■ **Task description**: Lines before the one containing "Page size: 2001x1125." are left out; output the rest of the data exactly, through the final line.

━━━━━━━━━━

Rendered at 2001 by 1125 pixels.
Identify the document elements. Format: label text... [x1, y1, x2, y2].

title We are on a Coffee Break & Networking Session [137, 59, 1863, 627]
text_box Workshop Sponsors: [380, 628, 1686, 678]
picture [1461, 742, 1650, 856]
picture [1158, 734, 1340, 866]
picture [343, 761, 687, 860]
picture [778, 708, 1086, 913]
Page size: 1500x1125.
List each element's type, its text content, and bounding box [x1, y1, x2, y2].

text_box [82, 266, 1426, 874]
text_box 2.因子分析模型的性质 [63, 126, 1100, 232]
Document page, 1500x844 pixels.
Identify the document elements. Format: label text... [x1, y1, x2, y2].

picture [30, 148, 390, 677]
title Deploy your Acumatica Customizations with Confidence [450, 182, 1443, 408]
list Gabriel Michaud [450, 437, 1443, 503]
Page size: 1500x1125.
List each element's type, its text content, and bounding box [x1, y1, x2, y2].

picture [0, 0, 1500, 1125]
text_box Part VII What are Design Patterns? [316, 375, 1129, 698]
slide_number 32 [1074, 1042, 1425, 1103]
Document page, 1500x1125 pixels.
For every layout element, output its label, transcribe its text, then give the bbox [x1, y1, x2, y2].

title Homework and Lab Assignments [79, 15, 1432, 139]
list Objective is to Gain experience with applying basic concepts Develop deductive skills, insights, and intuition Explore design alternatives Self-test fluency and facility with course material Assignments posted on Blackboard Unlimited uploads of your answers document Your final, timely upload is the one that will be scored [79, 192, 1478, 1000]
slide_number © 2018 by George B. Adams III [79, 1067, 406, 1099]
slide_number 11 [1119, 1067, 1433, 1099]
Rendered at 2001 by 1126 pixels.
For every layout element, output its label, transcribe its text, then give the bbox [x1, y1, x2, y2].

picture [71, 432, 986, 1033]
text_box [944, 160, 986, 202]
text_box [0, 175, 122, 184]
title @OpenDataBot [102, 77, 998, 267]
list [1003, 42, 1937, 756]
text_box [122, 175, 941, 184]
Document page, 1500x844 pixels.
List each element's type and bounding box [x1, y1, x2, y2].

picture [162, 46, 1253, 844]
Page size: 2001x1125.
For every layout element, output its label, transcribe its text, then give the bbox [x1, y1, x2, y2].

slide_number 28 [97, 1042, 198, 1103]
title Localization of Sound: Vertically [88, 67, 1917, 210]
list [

━━━━━━━━━━

■ **Your response**:
Page size: 2001x1125.
For every layout element, output its label, transcribe its text, then give the bbox [x1, y1, x2, y2].

slide_number 28 [97, 1042, 198, 1103]
title Localization of Sound: Vertically [88, 67, 1917, 210]
list [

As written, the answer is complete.